■ **WHAT THE EXERCISE ASKS**: For every line in the material below that holds "TRIANGLE", report the line.

■ **SOURCE MATERIAL**:

##############################

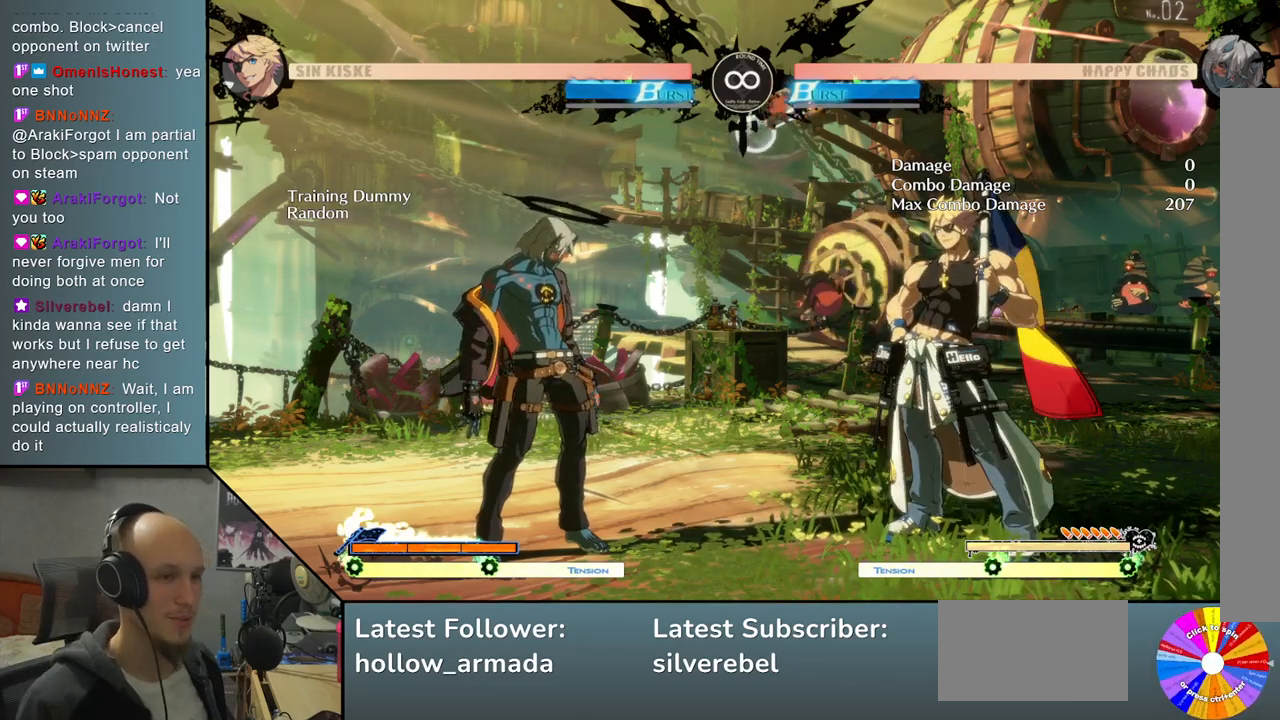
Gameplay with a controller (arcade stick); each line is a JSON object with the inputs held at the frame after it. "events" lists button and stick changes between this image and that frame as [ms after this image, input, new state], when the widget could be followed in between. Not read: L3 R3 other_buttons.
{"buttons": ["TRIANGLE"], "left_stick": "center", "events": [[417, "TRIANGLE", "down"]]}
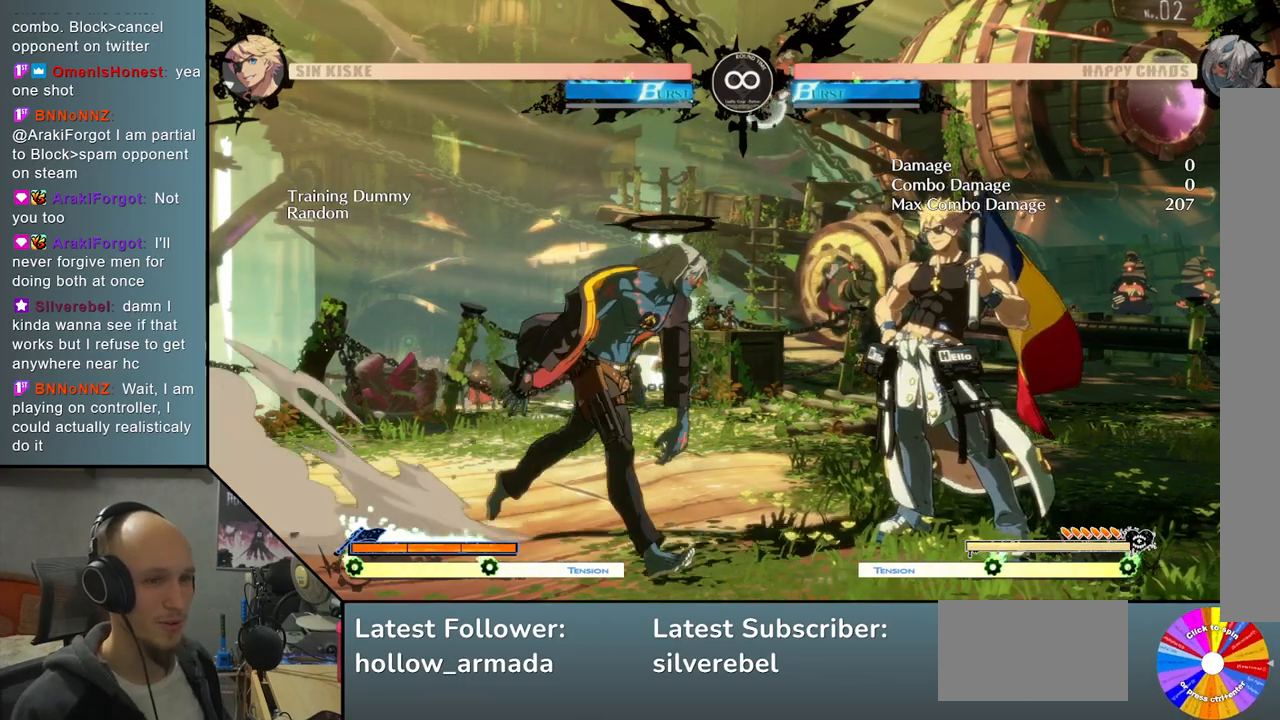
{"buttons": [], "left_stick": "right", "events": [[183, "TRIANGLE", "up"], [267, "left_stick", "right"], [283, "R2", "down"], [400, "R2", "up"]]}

##############################

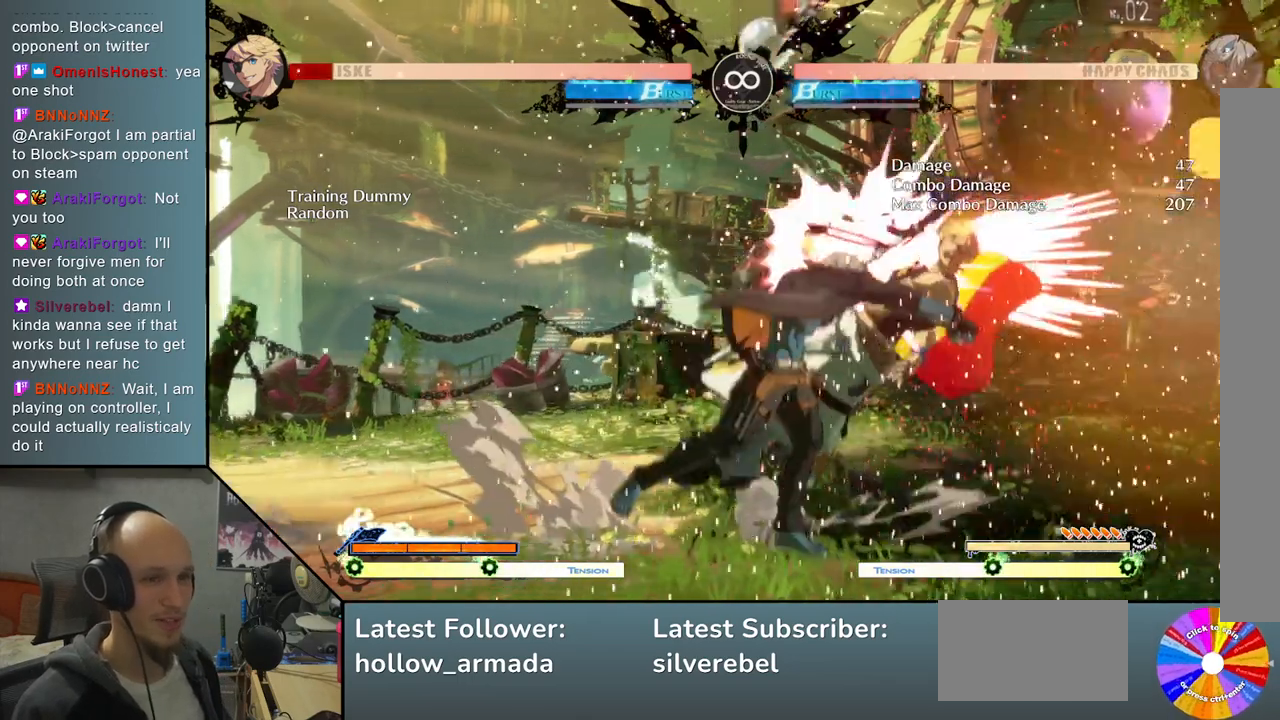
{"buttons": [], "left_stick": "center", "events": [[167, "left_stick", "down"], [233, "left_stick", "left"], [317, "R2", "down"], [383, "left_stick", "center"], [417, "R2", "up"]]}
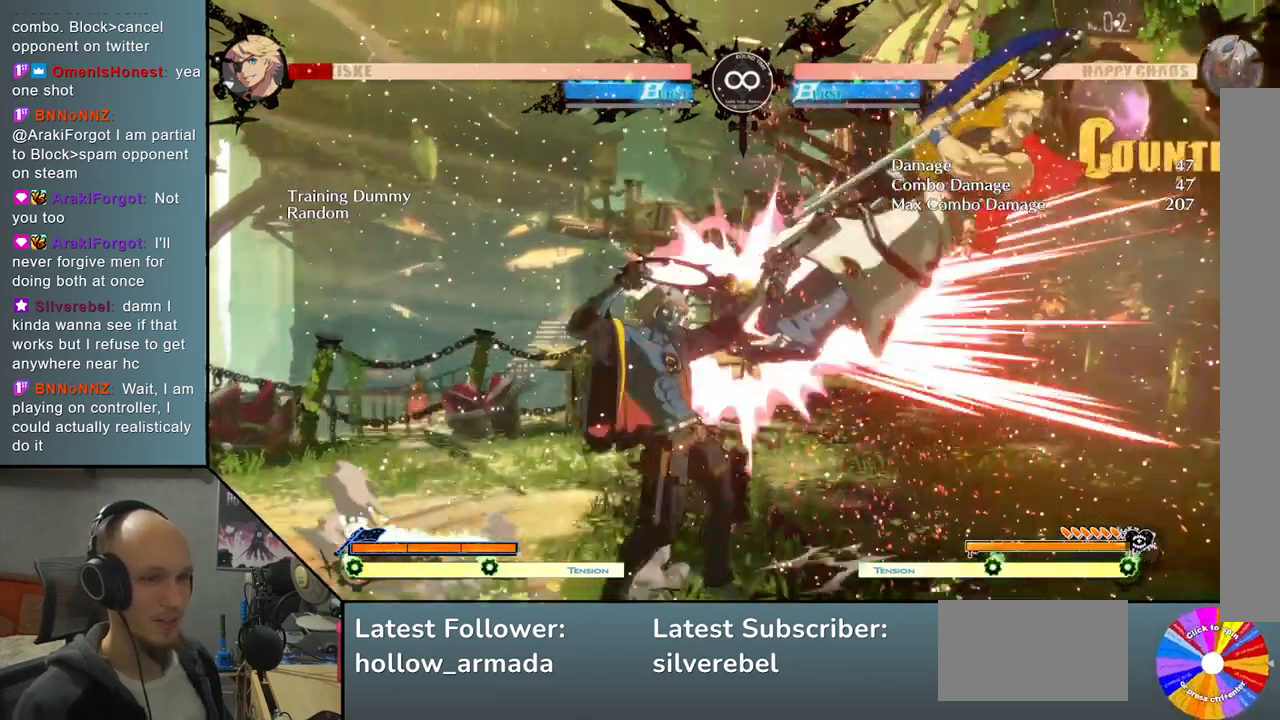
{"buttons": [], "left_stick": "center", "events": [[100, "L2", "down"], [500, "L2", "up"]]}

##############################

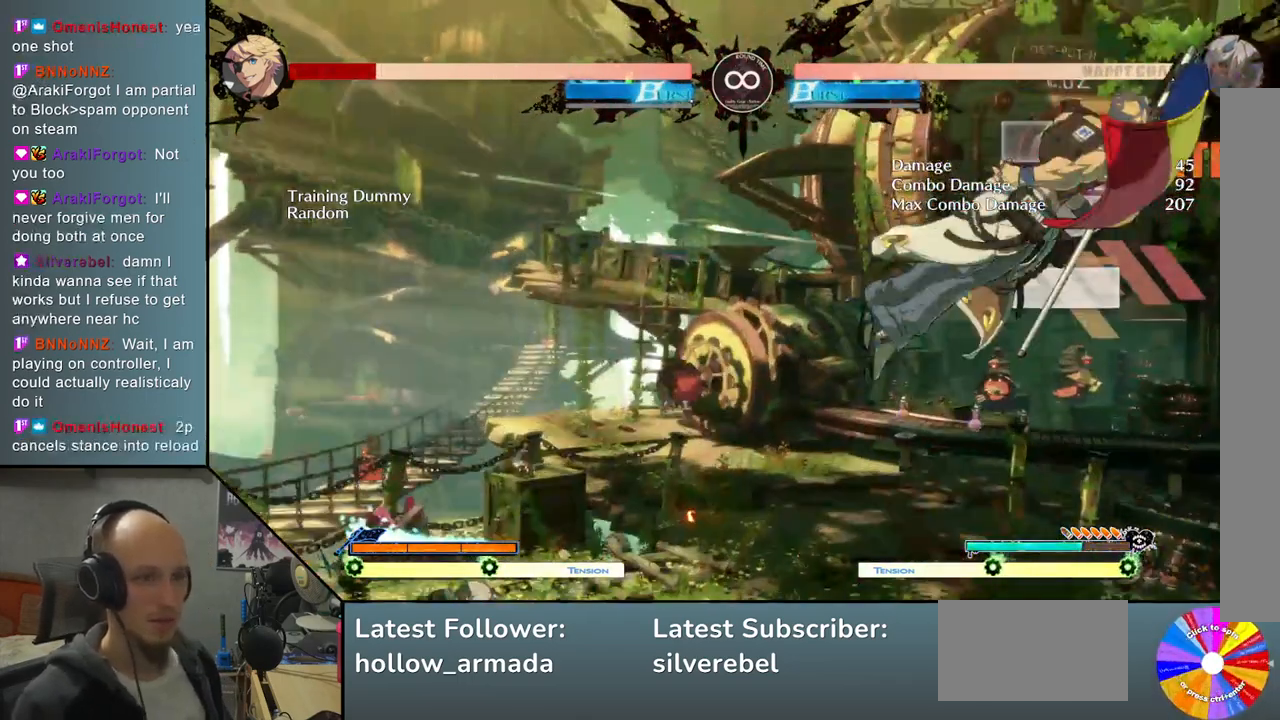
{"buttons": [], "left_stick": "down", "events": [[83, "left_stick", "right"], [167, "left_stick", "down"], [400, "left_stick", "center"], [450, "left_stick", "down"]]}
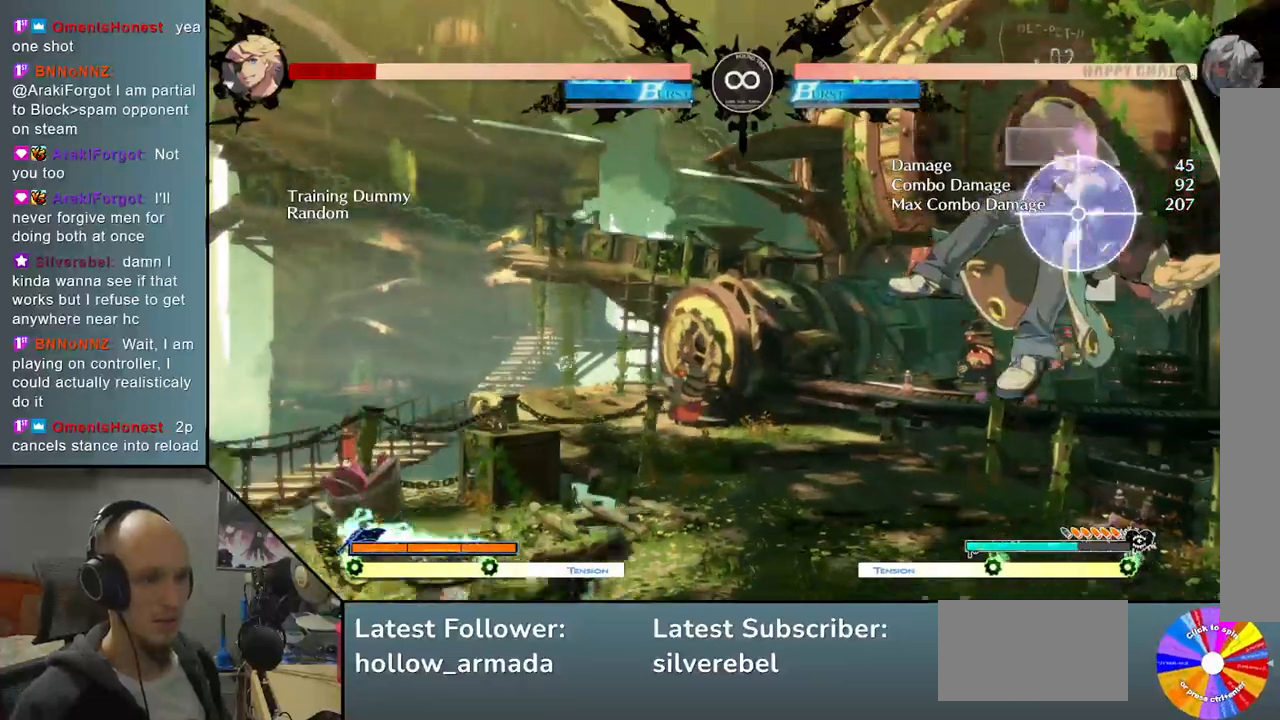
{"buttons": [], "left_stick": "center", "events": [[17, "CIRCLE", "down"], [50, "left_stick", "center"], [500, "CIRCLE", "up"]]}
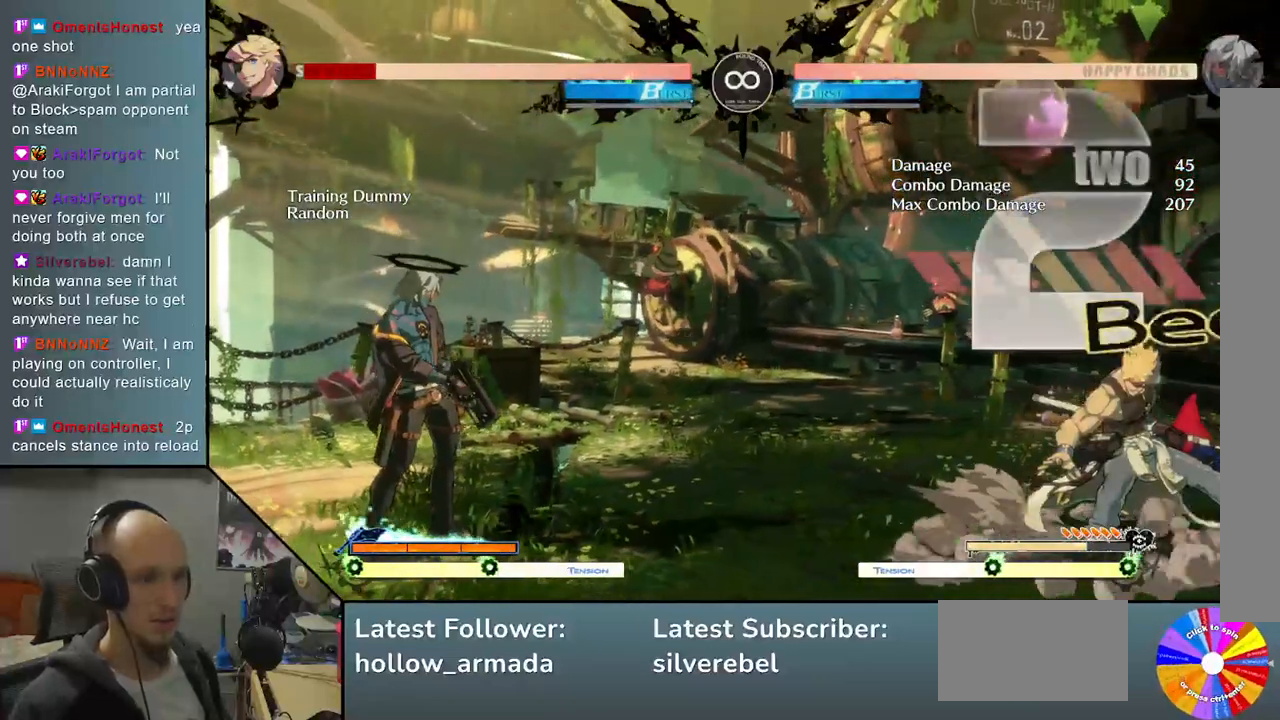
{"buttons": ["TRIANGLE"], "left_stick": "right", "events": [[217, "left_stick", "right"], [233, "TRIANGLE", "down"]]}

##############################

■ **EXERCISE RESPONSE**:
{"buttons": ["TRIANGLE"], "left_stick": "center", "events": [[417, "TRIANGLE", "down"]]}
{"buttons": [], "left_stick": "right", "events": [[183, "TRIANGLE", "up"], [267, "left_stick", "right"], [283, "R2", "down"], [400, "R2", "up"]]}
{"buttons": ["TRIANGLE"], "left_stick": "right", "events": [[217, "left_stick", "right"], [233, "TRIANGLE", "down"]]}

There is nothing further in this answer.